Satellites : la centrale d’achat européenne est née

(BRUXELLES2) C’est dans la joie et la bonne humeur que l’Agence Européenne de Défense (EDA) vient de signer un contrat avec Astrium afin de lancer la cellule européenne d’acquisition de services de communication par satellite – ou European Satellite Communications Procurement Cell (ESCPC) en anglais. Plusieurs ministères de la Défense vont ainsi mettre en commun, à partir d’aujourd’hui, leurs acquisitions de services de communications par satellite commercial. L’objectif est de combattre la fragmentation de la demande «afin de réduire les coûts (de plus ou moins 10%), de permettre un accès plus facile et d’améliorer l’efficacité des opérations» a précisé Claude-France Arnould, Directrice générale de l’Agence. Cinq pays ont déjà indiqué qu’ils participeraient à l’initiative (La France, l’Italie, la Pologne, la Roumanie et le Royaume-Uni). Mais l’Agence s’attend à ce que l’expérience prouve aux plus septiques que la manoeuvre ne compliquera pas tant les choses et permettra surtout des réductions budgétaires significatives. D’autant plus que malgré des situations financières publiques difficiles, la demande est en hausse. L’utilisation d’applications dévoreuses d’informations satellitaires devient de plus en plus courante lors d’opération militaires. Et on pense tout d’abord à un marché des drones grandissant. Le projet se veut également flexible.

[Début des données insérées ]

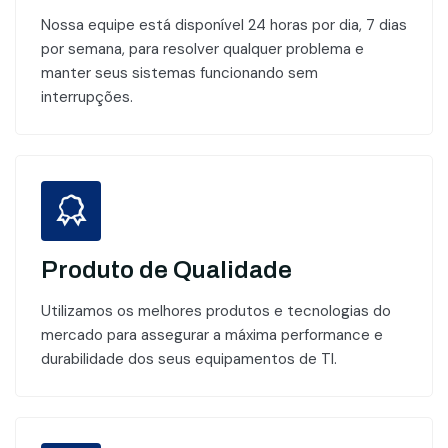
Nossa equipe está disponível 24 horas por dia, 7 dias
por semana, para resolver qualquer problema e
manter seus sistemas funcionando sem
interrupções.
Produto de Qualidade
Utilizamos os melhores produtos e tecnologias do
mercado para assegurar a máxima performance e
durabilidade dos seus equipamentos de TI.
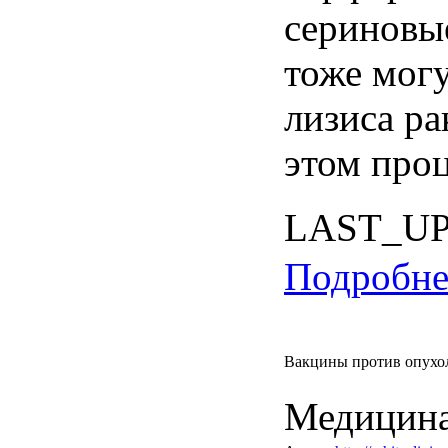
сериновы
тоже могу
лизиса ра
этом проц
LAST_U
Подробнее
Вакцины против опухол
Медицина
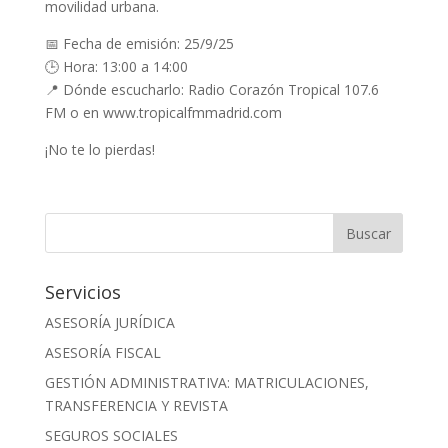
movilidad urbana.
📅 Fecha de emisión: 25/9/25
🕒 Hora: 13:00 a 14:00
📍 Dónde escucharlo: Radio Corazón Tropical 107.6
FM o en www.tropicalfmmadrid.com
¡No te lo pierdas!
Servicios
ASESORÍA JURÍDICA
ASESORÍA FISCAL
GESTIÓN ADMINISTRATIVA: MATRICULACIONES,
TRANSFERENCIA Y REVISTA
SEGUROS SOCIALES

La cellule est à la disposition des Etats-membres et non à la disposition de l’Union. Ceux-ci peuvent ainsi décider d’utiliser la structure européenne aux fins qui leur conviennent, que ce soit au niveau national, en coopération bilatérale ou dans le cadre d’une opération de l’OTAN, et cela sur la base d’une facturation à l’usage. Principe de souveraineté oblige ! A noter que seuls les pays européens ou pays associés à l’Agence (tel que la Norvège ou la Suisse) pourront se joindre à la manoeuvre, laissant derrière eux le Danemark ou la Turquie par exemple.

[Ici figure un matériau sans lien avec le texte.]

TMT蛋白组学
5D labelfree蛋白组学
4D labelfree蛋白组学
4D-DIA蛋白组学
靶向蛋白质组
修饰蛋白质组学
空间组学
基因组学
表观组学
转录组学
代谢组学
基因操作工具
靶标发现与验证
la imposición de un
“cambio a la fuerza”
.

Pour Astrium, c’est aussi une belle opportunité. La société européenne va devenir pour les trois prochaines années le guichet unique des Etats-Membres en matière de délivrance de satellites de communication. Et pour l’Europe, c’est un fournisseur de premier choix. «Nous connaissons le marché, ce qui est disponible, et à quel prix» a fait valoir Eric Béranger, PDG d’Astrium Services. Numéro un des compagnies spatiales européennes, elle pourra mettre son carnet d’adresse et toute son expertise technique et financière à la disposition des Etats, puisqu’elle compte entre autre aujourd’hui, parmi ses clients non-européens, les Etats-Unis, le Canada ou encore l’OTAN. L’initiative a également été bien accueillie par l’industrie des satellites de manière générale. «Les compagnies réalisent de plus en plus qu’un seul programme vaut mieux qu’aucun programme du tout», explique Claude-France Arnould.

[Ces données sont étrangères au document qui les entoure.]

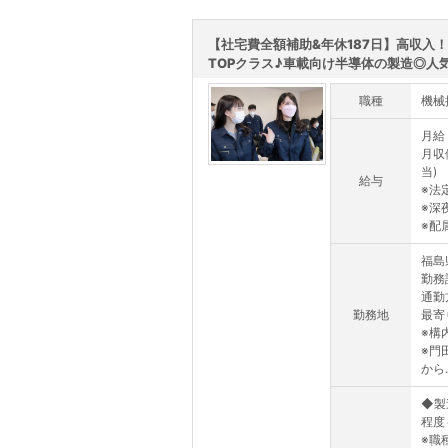
【社宅費全額補助&年休187日】高収入
TOPクラス♪車載向け半導体の製造◎人気.
職種
機械
月給：
月収
当)
給与
※法
※深夜
※配属
福島
勤務
通勤
勤務地
最寄
※構
※門
から..
◆製
程度
※職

Parallèlement, l’Agence Européenne de Défense propose le concept d’une Télécommunication Sécurisée par Satellite (SECTELSAT), une approche coopérative également inspirée de la méthode de Pooling & Sharing. Le principe consiste à mettre en commun les satellites de communication militaires nationaux. L’Allemagne (Satcom-BW), l’Espagne (SecomSat), la France (Cyracuse III), l’Italie (Sicral) et le Royaume-Uni (Skynet 5) vont ainsi partager leurs ressources militaires et mettront ces mêmes ressources à dispositions des Etats-membres ne disposant pas de ces capacités. Les mettant également à la disposition, par exemple, des missions européennes. Les leçons tirées des opérations anti-piraterie (Atalanta) ou EUFOR Tchad-République Centrafricaine ont montré le besoin d’une meilleure connectivité. Un milliard d’euros devrait ainsi pouvoir être économisé dans des investissements communs pour les années à venir. D’autant que les réseaux de satellites actuelles arriveront pour la plupart, à la fin de leurs vies entre 2020 et 2025, laissant un trou capacitaire qu’il faudra combler au gré des restrictions financières.